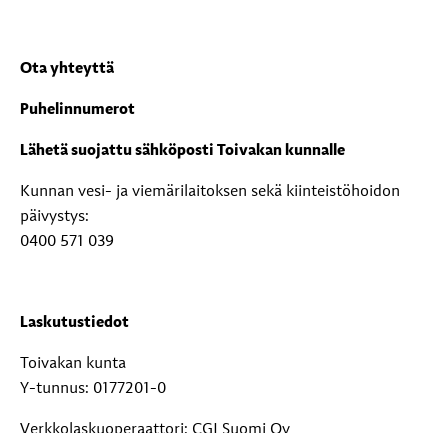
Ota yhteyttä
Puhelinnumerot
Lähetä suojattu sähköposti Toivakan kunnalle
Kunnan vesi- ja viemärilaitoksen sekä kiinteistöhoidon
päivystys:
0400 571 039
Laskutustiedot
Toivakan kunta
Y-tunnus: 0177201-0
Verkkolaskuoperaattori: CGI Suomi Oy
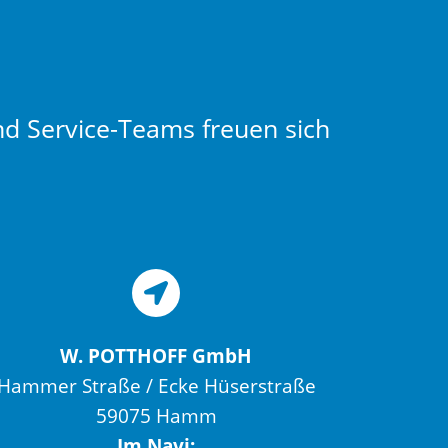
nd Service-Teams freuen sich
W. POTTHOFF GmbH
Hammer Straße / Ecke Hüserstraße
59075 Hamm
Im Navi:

++++++++

State how many lines in the material above hold the word "Toivakan". Add nothing else.

2